Parmi les provocations d’Hannah Arendt, il y a ce qui m'apparaît comme un rejet de la
science. Mais, peut-on s’opposer à un mouvement aussi puissant ? Ne répond-il
pas à une sorte de besoin irrépressible de l’homme ? me suis-je demandé. (L’affaire n’est pas
aussi claire : elle traite Heidegger, qui voulait revenir à une sorte de
Moyen-âge, de « dernier des
romantiques ».)
Son argument : l'homme est conditionné par son environnement. Ce qui fait l'homme est une communauté. La vérité est définie par ce que ce
groupe est d’accord pour dire qu’elle est vraie. A partir du moment où l’homme,
à cause de la la lunette de Galilée, a découvert ce qu'il ne pouvait pas voir, et a commencé à douter de ses sens, c’était fini. La
vérité n’était plus celle du groupe. Elle lui était extérieure. L’homme n’était
plus homme.
Mais voilà que je me suis mis à discuter avec un ethnologue.

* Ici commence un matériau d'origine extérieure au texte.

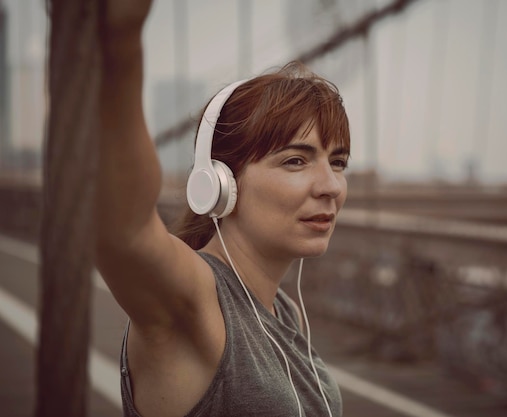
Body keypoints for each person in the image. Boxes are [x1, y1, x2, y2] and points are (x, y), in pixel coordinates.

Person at [97, 1, 350, 416]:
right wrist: (121, 46)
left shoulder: (287, 314)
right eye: (295, 161)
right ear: (218, 184)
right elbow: (122, 232)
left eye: (337, 162)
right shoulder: (192, 301)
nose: (331, 186)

Il a vécu chez les Pygmées. Et je comprends que les Pygmées partagent le point
de vue d’Hannah Arendt. En effet, on a des preuves qu’ils ont renoncé à une
forme de progrès (la métallurgie). Mieux, ils ont mis en pratique une idée qui
semble capitale chez Hannah Arendt : le monde comme un ensemble de
communautés. La forêt serait un écosystème de communautés, humaines ou
animales. Chaque communauté connaît les lois du comportement des autres et agit
en fonction. Pour le reste, rien de ce qui nous tourmente (par exemple la peur
de la mort) ne trouble le Pygmée. Son bien suprême est la joie de vivre. Ou était.
Car il a été liquidé par le progrès, qui a abattu sa forêt.